■ **Petición escrita 1**
En el texto sobre la enseñanza de Jesús, ¿qué hace Jesús con el niño antes que nada?
■ **Petición escrita 2**
Di si cada frase coincide con el texto sobre la enseñanza de Jesús, con un sí o un no y las palabras del texto que lo deciden: (a) Para Jesús, el primero es el que ocupa un cargo de importancia. (b) Jesús abraza al niño. (c) Los débiles han de quedarse junto a la puerta.

■ **Texto fuente**
════════
La verdadera grandeza consiste en servir. Para Jesús, el primero no es el
que ocupa un cargo de importancia, sino quien vive sirviendo y ayudando a los
demás.
Para él es tan importante que les va a poner un ejemplo gráfico.
Antes que nada, acerca un niño y lo pone en medio de todos para que fijen
su atención en él. En el centro de la Iglesia apostólica ha de estar siempre
ese niño, símbolo de las personas débiles y desvalidas, los necesitados de
apoyo, defensa y acogida. No han de estar fuera, junto a la puerta. Han de
ocupar el centro de nuestra atención.
Luego, Jesús abraza al niño. Quiere que los discípulos lo recuerden siempre
así. Identificado con los débiles. Mientras tanto les dice: "El que acoge
a un niño como éste en mi nombre, me acoge a mí; y el que me acoge a mí...acoge
al que me ha enviado".
La enseñanza de Jesús es clara: el camino para acoger a Dios es acoger a su
Hijo Jesús presente en los pequeños, los indefensos, los pobres y desvalidos.
¿Por qué lo olvidamos tan a menudo?
Para nuestra vida.
Ya el domingo pasado veíamos el
conflicto de criterios entre Jesús y sus discípulos. Cuando Jesús les anunció
por primera vez su muerte y resurrección, Pedro se atrevió a "reñir"
════════
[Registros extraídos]

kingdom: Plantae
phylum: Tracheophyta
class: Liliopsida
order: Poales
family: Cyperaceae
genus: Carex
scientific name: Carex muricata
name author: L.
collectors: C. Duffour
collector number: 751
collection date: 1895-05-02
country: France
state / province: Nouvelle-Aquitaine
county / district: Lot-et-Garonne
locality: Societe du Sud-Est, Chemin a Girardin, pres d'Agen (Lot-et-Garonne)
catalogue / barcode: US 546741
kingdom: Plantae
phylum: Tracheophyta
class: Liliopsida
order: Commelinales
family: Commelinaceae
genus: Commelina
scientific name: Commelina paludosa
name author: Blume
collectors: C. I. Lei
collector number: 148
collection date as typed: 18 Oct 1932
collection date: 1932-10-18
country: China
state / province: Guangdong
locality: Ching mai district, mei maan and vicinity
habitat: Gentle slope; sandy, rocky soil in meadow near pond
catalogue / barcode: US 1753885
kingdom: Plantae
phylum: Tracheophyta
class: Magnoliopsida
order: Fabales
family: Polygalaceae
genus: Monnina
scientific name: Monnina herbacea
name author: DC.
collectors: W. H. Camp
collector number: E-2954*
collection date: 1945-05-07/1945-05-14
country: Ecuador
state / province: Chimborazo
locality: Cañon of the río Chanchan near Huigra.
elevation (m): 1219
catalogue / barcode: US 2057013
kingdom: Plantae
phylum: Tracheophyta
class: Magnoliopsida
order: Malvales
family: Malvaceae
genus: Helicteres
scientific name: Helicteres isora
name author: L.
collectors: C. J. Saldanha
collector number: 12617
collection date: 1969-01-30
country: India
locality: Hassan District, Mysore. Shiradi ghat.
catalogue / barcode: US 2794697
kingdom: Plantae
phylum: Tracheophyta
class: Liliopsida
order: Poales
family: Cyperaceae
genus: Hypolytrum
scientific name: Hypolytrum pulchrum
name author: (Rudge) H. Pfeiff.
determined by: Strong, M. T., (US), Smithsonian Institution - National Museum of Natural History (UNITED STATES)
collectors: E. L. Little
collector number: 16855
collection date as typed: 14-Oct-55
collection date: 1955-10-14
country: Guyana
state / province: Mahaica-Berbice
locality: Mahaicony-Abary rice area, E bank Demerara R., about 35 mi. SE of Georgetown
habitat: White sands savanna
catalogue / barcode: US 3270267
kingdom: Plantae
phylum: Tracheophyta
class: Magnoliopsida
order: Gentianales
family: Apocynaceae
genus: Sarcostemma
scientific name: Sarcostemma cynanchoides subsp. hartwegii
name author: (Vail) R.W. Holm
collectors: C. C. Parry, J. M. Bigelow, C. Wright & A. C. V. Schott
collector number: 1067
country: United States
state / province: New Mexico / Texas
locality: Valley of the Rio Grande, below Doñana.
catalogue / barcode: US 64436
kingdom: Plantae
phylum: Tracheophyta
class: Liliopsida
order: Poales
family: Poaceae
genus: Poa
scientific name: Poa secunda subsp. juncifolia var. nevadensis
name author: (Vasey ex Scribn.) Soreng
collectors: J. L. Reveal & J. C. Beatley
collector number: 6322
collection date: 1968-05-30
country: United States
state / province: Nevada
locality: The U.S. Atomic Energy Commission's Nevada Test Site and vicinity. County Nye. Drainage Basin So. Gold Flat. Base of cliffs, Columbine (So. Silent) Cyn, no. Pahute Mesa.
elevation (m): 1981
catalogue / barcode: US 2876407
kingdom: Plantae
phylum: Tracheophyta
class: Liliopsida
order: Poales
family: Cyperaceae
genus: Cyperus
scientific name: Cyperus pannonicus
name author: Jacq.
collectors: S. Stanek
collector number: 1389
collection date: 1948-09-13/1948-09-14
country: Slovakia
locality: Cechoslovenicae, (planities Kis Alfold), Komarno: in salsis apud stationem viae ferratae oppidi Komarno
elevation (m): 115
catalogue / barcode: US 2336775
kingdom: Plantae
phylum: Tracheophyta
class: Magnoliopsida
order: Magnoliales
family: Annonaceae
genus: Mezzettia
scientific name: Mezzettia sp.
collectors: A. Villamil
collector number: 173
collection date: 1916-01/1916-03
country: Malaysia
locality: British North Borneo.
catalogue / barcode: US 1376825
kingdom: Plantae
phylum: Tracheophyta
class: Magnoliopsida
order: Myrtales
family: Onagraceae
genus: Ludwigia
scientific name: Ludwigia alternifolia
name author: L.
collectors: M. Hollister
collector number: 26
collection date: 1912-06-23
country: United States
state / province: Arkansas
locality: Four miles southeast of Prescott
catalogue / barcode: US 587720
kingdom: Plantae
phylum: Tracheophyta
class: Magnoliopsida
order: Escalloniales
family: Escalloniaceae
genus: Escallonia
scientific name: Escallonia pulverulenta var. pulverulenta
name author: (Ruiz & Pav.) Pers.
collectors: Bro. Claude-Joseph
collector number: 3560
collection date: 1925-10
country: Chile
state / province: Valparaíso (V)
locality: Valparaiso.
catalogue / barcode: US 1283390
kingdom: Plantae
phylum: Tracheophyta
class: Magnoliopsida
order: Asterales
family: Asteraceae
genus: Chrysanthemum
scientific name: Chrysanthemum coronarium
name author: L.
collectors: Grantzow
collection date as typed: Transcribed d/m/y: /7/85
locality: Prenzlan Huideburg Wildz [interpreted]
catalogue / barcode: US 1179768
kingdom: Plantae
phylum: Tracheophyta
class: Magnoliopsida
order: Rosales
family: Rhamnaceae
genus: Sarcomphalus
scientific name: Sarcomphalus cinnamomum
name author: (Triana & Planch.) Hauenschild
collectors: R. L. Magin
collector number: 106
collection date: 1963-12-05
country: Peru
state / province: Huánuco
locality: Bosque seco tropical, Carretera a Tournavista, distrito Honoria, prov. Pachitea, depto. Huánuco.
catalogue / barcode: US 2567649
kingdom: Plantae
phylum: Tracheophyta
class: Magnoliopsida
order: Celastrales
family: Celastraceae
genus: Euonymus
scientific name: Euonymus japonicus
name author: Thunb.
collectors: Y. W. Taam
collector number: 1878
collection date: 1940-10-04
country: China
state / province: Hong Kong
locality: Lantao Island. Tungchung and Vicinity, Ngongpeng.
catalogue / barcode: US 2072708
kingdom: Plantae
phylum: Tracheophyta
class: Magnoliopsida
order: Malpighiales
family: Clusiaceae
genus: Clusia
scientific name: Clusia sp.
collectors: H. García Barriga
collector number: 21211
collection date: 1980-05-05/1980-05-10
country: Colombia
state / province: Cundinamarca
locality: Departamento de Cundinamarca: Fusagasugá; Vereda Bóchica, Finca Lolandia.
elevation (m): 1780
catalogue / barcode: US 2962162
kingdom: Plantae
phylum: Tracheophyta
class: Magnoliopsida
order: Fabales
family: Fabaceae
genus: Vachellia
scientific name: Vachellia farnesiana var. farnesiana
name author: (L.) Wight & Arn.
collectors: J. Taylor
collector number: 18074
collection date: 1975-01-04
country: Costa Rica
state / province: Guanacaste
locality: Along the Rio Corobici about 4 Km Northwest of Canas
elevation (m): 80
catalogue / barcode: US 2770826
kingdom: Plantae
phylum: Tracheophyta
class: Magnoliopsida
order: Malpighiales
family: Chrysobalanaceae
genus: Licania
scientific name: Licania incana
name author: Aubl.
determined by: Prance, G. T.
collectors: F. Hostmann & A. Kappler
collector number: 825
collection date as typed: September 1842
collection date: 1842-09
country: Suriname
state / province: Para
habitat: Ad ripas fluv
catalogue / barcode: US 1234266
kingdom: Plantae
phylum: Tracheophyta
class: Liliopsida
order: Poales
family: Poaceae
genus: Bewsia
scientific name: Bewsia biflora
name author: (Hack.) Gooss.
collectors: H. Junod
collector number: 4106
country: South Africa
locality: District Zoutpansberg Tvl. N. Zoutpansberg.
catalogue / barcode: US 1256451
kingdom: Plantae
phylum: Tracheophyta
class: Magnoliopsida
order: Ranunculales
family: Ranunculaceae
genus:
════════
■ **Respuesta correcta 1**
Lo acerca y lo pone en medio de todos para que fijen su atención en él.

■ **Respuesta correcta 2**
(a) No: "el primero no es el que ocupa un cargo de importancia, sino quien vive sirviendo y ayudando a los demás".
(b) Sí: "Luego, Jesús abraza al niño."
(c) No: "No han de estar fuera, junto a la puerta."